Coca-Cola at the Design Museum

To celebrate its 125th anniversary, Coca-Cola has just opened a new display on the history of its visual identity at the Design Museum in London

To celebrate its 125th anniversary, Coca-Cola has just opened a new display on the history of its visual identity at the Design Museum in London…

The exhibition fills the Design Museum’s glass tank and features some rarities from the Coke archives, commonly housed in a vault in the Coca-Cola headquarters in Atlanta. The display also shows that while differently shaped Coke bottles have come and gone, the brand’s visual identity has survived largely unchanged in 125 years.

When I viewed the collection, Ted Ryan, manager of the Coca-Cola archives, was on hand to talk through the contents of the tank and to discuss the longevity of company’s design. The Coca-Cola logo itself was created by Frank Robinson in 1886 and, Ryan explained, was written out in Spencerian script because that was the favoured typeface of accounting folk at that time. Robinson was Coca-Cola inventor John S Pemberton’s book-keeper.

One of the stand-out pieces in the tank (though designers will love the rare design manuals and identity guidelines on show) is the Raymond Loewy-designed fountain dispenser, shown above. First made in 1947, it resembles a sleek speedboat engine and is a triumph of applied typography.

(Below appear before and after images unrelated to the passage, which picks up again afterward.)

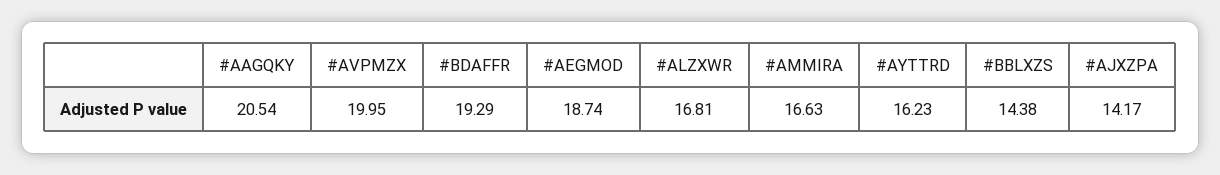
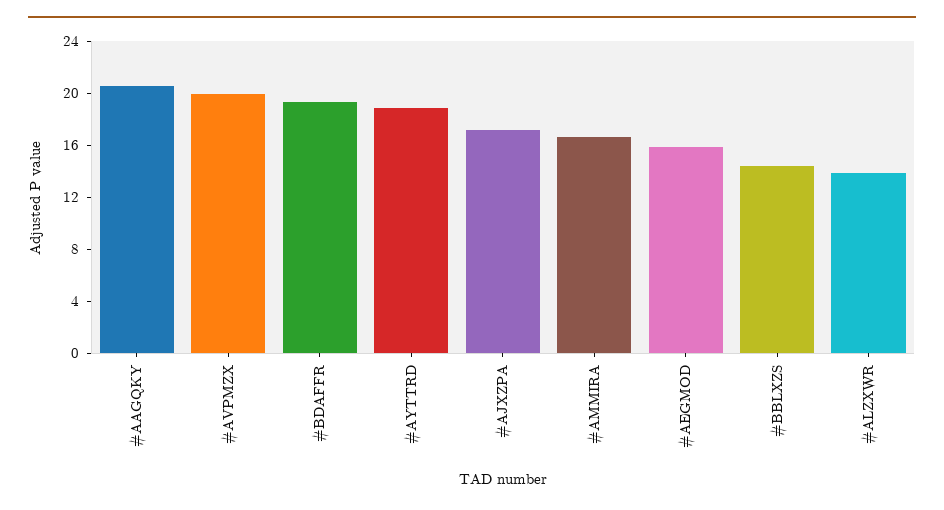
#AEGMOD: 18.74 -> 16
#ALZXWR: 16.81 -> 14
#AYTTRD: 16.23 -> 19
#AJXZPA: 14.17 -> 17

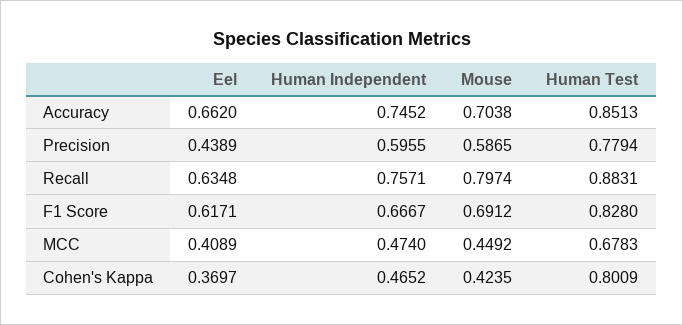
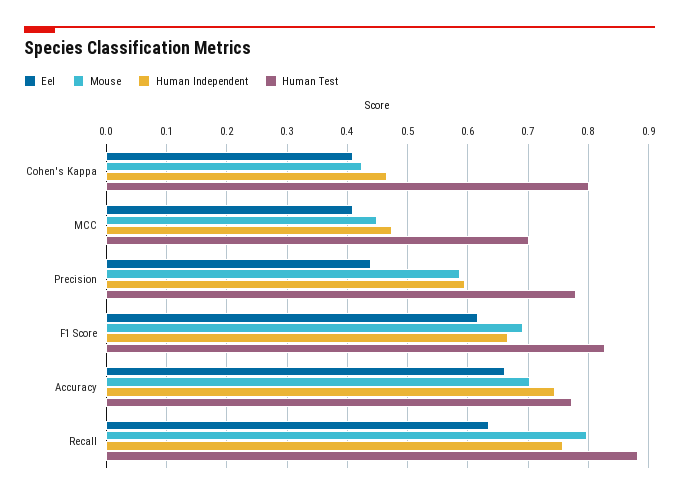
Human Test, Accuracy: 0.8513 -> 0.77
Human Test, MCC: 0.6783 -> 0.7
Eel, Cohen's Kappa: 0.3697 -> 0.41

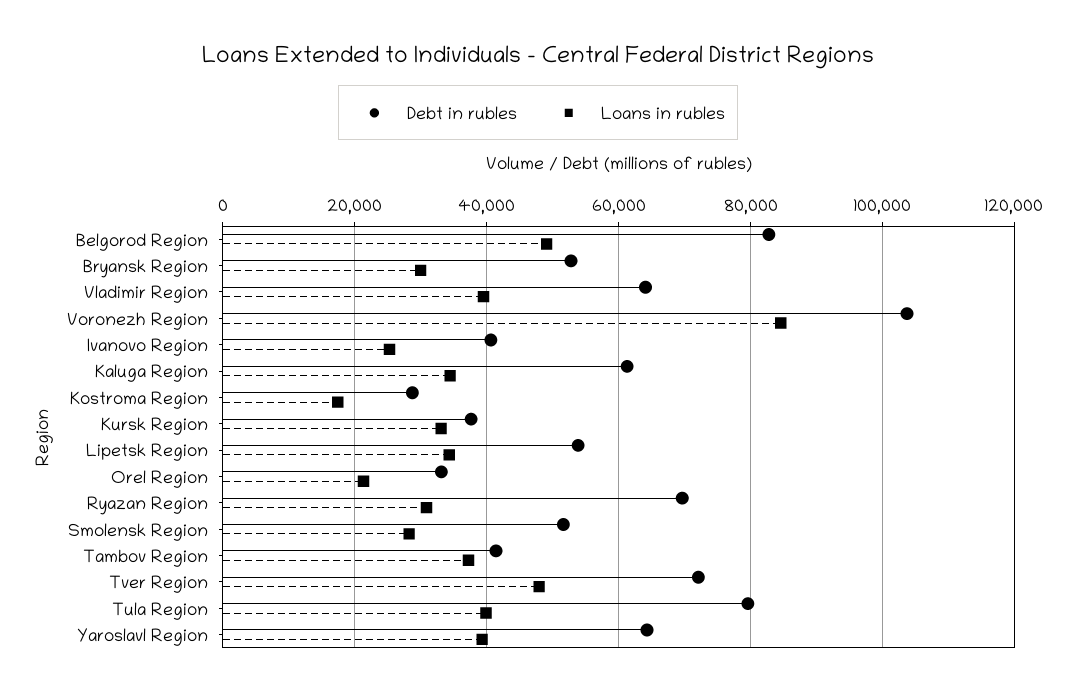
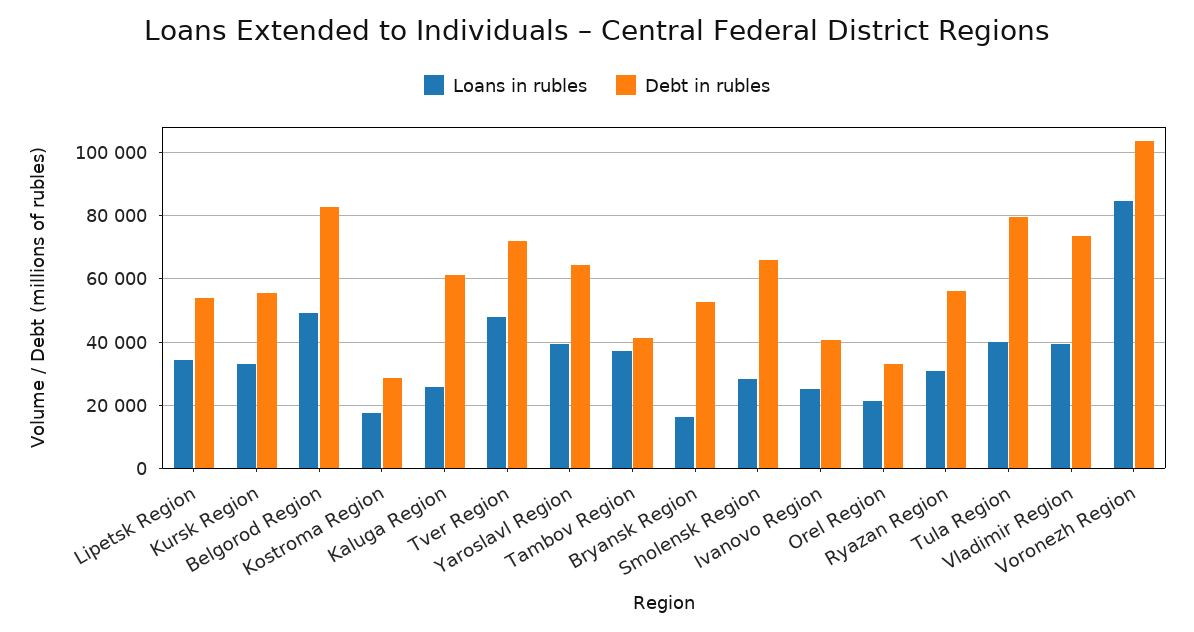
Loans in rubles, Bryansk Region: 30000 -> 16000
Debt in rubles, Vladimir Region: 64000 -> 74000
Loans in rubles, Kaluga Region: 34000 -> 26000
Debt in rubles, Kursk Region: 38000 -> 56000
Debt in rubles, Ryazan Region: 70000 -> 56000
Debt in rubles, Smolensk Region: 52000 -> 66000

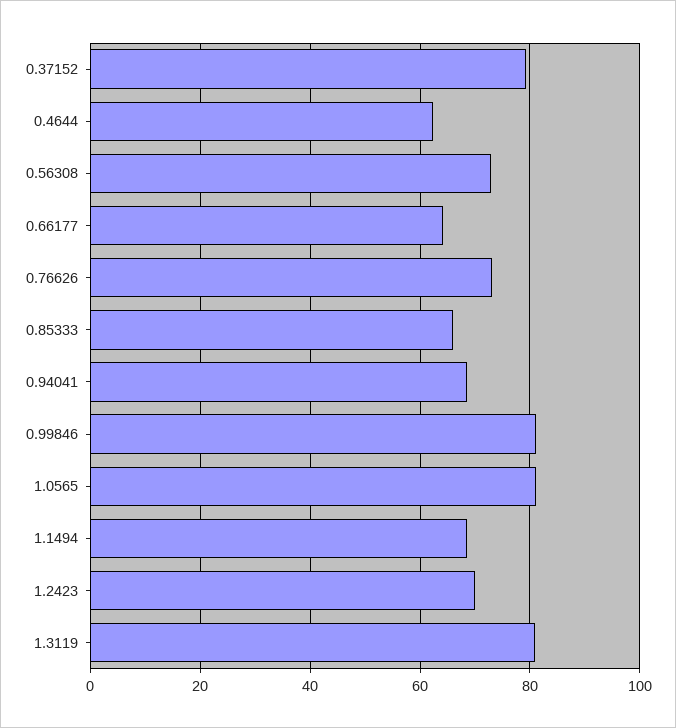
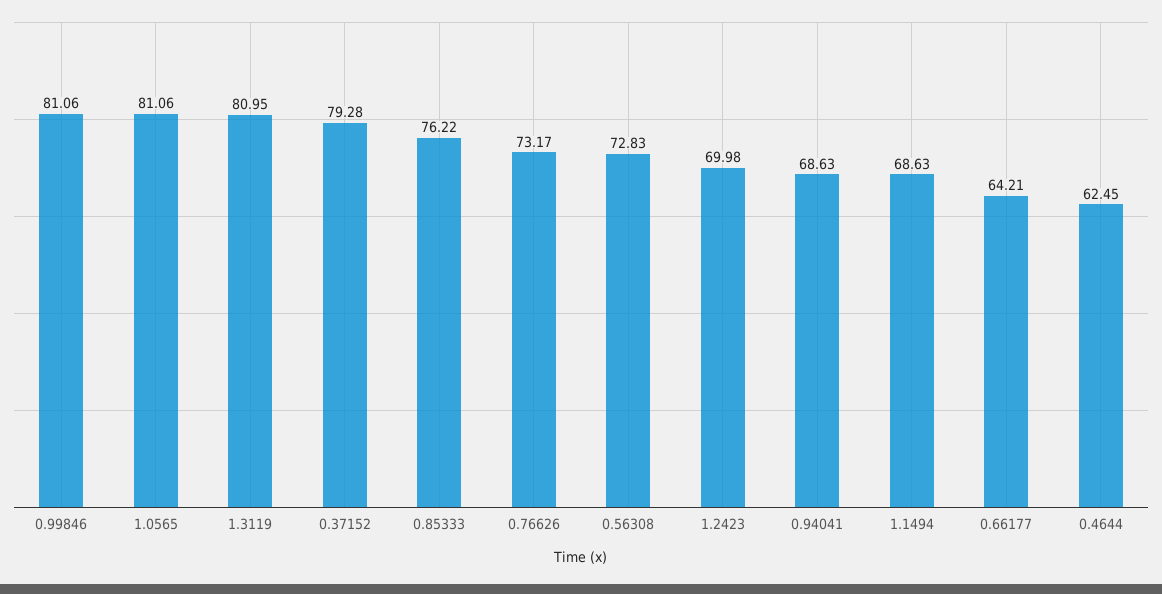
0.85333: 66 -> 76.22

Occupying the rear of the Design Museum’s tank is a display of several Coca-Cola bottles, charting the subtle changes in shape that have occurred since the straight-sided Hutchinson bottle launched in 1899.

When first designed, Ryan explained, the now more familiar curvy frame of the Coke bottle was actually a reference the shape of the cocoa bean (though the bean has nothing to do with the drink) and the form has sashayed in and out of fashion ever since.

Ryan manages the company’s archives with Phil Mooney and Jamal Booker and is, undertandably, chock-full of facts relating to the visual history and design of Coca-Cola. I’ll be sharing the best of them in a piece in the next issue of CR, in which the Design Museum’s Michael Czerwinski and curator Ria Hawthorn will also be discussing why Coca-Cola’s brand heritage is of such interest to the museum.

For now, take a virtual tour of the Coca-Cola archives at and get across to Shad Thames in London for a close-up look at the objects on display.

The Coca-Cola exhibition is on at the Design Museum until July 3.

In the foreground, above: a sheet of Coca-Cola logos applied in different perspectives.

This dispenser is one of the oldest objects in the Coca-Cola archive, from 1896. It dispensed syprup that was then mixed with carbonated water.